- Jihadist flag
- Other name: Eritrean Islamic Salvation Movement EIJM EIJ ERIJ EISM Eritrean Islamic Jihad Movement Harakat al Jihad al Islami al Eritrea
- Ideology: Islamism Salafi jihadism

= Eritrean Islamic Jihad =

Political party in Eritrea

Eritrean Islamic Jihad (EISM), also known as the Eritrean Islamic Salvation Movement (ERIJ), is an Eritrean Islamist organization and one of several opposition groups that operates in Eritrea and from surrounding countries.

==Goals and objectives==
The primary goal of the ERIJ is to spread the Islamic ideology and the rule by Islamic law -Sharia and overthrow of the Eritrean government of President Isaias Afewerki, and his ruling People's Front for Democracy and Justice (PFDJ), formerly referred to as the Eritrean People's Liberation Front (EPLF).

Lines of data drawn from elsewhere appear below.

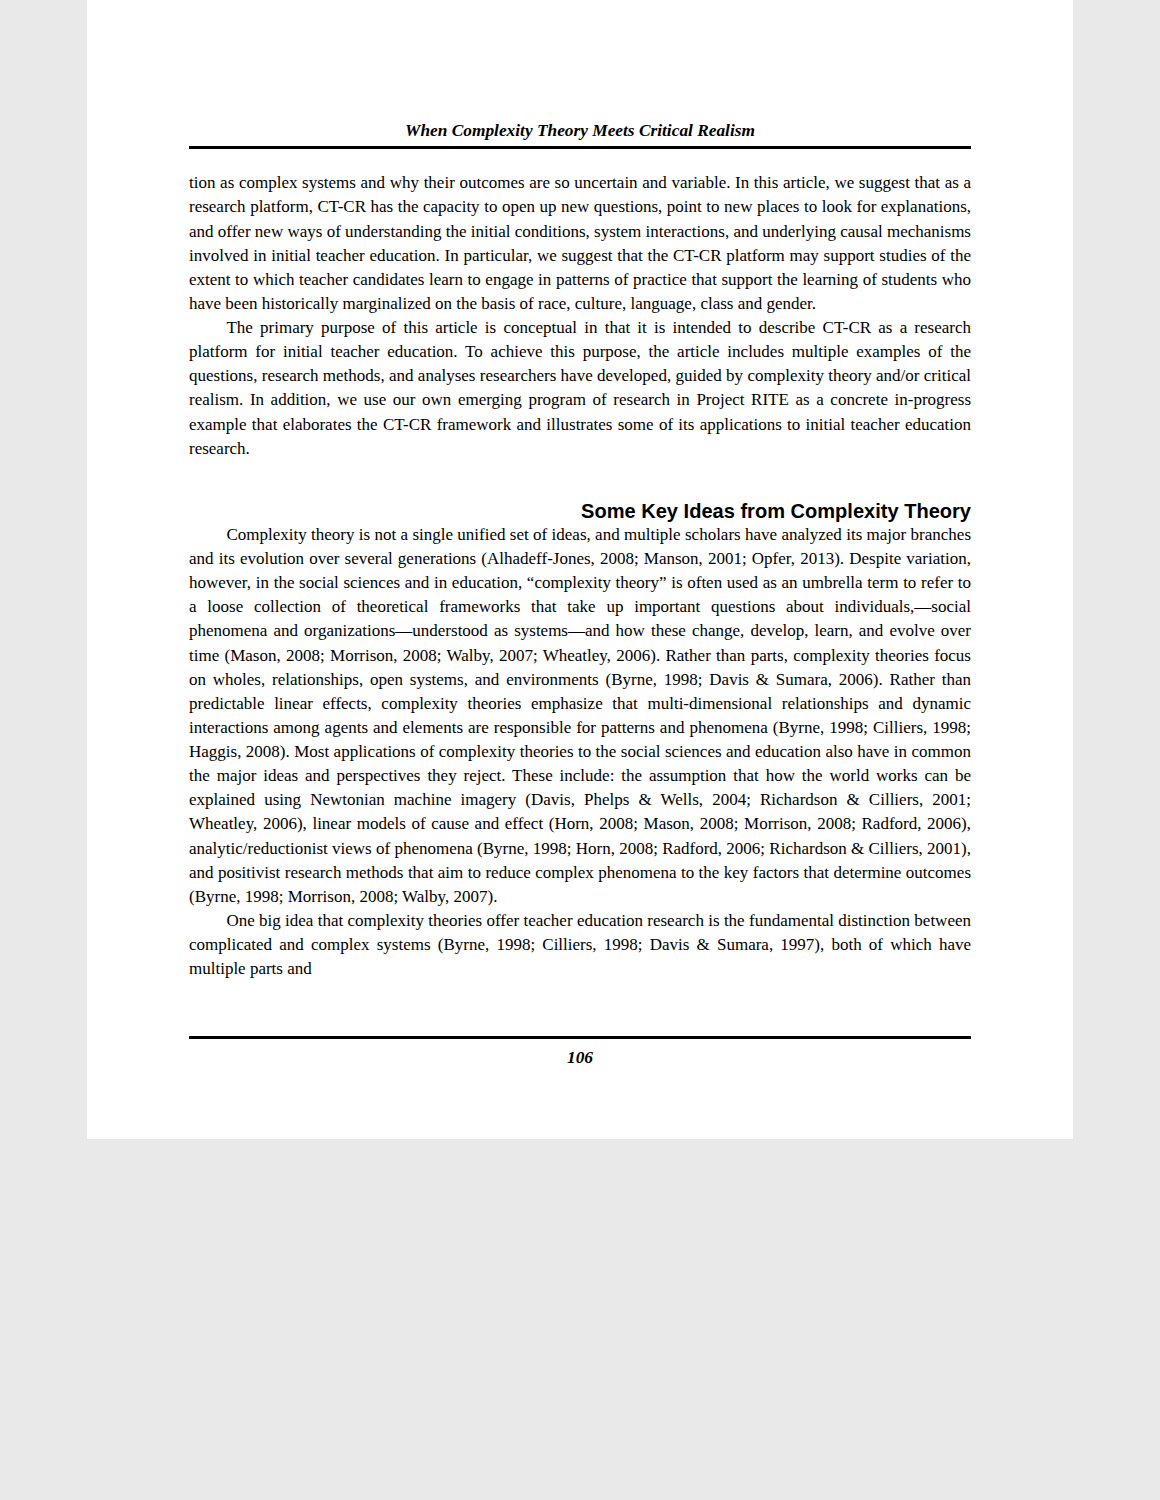When Complexity Theory Meets Critical Realism
tion as complex systems and why their outcomes are so uncertain and variable. In this article, we suggest that as a research platform, CT-CR has the capacity to open up new questions, point to new places to look for explanations, and offer new ways of understanding the initial conditions, system interactions, and underlying causal mechanisms involved in initial teacher education. In particular, we suggest that the CT-CR platform may support studies of the extent to which teacher candidates learn to engage in patterns of practice that support the learning of students who have been historically marginalized on the basis of race, culture, language, class and gender.
The primary purpose of this article is conceptual in that it is intended to describe CT-CR as a research platform for initial teacher education. To achieve this purpose, the article includes multiple examples of the questions, research methods, and analyses researchers have developed, guided by complexity theory and/or critical realism. In addition, we use our own emerging program of research in Project RITE as a concrete in-progress example that elaborates the CT-CR framework and illustrates some of its applications to initial teacher education research.
Some Key Ideas from Complexity Theory
Complexity theory is not a single unified set of ideas, and multiple scholars have analyzed its major branches and its evolution over several generations (Alhadeff-Jones, 2008; Manson, 2001; Opfer, 2013). Despite variation, however, in the social sciences and in education, “complexity theory” is often used as an umbrella term to refer to a loose collection of theoretical frameworks that take up important questions about individuals,—social phenomena and organizations—understood as systems—and how these change, develop, learn, and evolve over time (Mason, 2008; Morrison, 2008; Walby, 2007; Wheatley, 2006). Rather than parts, complexity theories focus on wholes, relationships, open systems, and environments (Byrne, 1998; Davis & Sumara, 2006). Rather than predictable linear effects, complexity theories emphasize that multi-dimensional relationships and dynamic interactions among agents and elements are responsible for patterns and phenomena (Byrne, 1998; Cilliers, 1998; Haggis, 2008). Most applications of complexity theories to the social sciences and education also have in common the major ideas and perspectives they reject. These include: the assumption that how the world works can be explained using Newtonian machine imagery (Davis, Phelps & Wells, 2004; Richardson & Cilliers, 2001; Wheatley, 2006), linear models of cause and effect (Horn, 2008; Mason, 2008; Morrison, 2008; Radford, 2006), analytic/reductionist views of phenomena (Byrne, 1998; Horn, 2008; Radford, 2006; Richardson & Cilliers, 2001), and positivist research methods that aim to reduce complex phenomena to the key factors that determine outcomes (Byrne, 1998; Morrison, 2008; Walby, 2007).
One big idea that complexity theories offer teacher education research is the fundamental distinction between complicated and complex systems (Byrne, 1998; Cilliers, 1998; Davis & Sumara, 1997), both of which have multiple parts and
106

The PFDJ is the only legally permitted political party in Eritrea. ERIJ also seeks the establishment of an Islamic Government in Eritrea with an eye toward establishing a caliphate in the Horn of Africa. In September 1998, an opposition congress was held in Khartoum, Sudan. At that time, the Eritrean opposition group Harakat al Jihad al Islami (Eritrean Islamic Jihad Movement-ERIJ) reportedly changed its name to Harakat al Khalas al Islami al Eritrea (Eritrean Islamic Salvation Movement).

==Leadership==
Shaikh Khalil Mohammed Amer is the putative leader of ERIJ. ERIJ's Deputy Emir is Abul Bara' Hassan Salman.

==Foreign support==
Sudanese authorities have signaled their official support of the movement when they allowed the ERIJ's Secretary-General Sheikh Khalil Mohammed Amer to hold a news conference in Khartoum.

==History of attacks==
- April 12, 2003: Timothy Nutt, a 49-year-old British geologist was murdered in western Eritrea allegedly by ERIJ. ERIJ denied responsibility for the attack. Nutt's throat was cut and his vehicle had been burned. His body was found in a dry stream-bed near the village of Bisha. Nutt reportedly worked for the Canadian firm Nevsun Resources, a mineral exploration company specialising in gold and diamond mining.
- August 10, 2003: Two aid workers were killed and another injured when their vehicle was attacked by gunmen in Northern Eritrea. The victims worked for Mercy Corps, a US charity, which has long had a presence in the region. Although no group claimed the attack, Eritrean authorities suspect Eritrean Islamic Jihad Movement (ERIJ) which is supported by Sudan.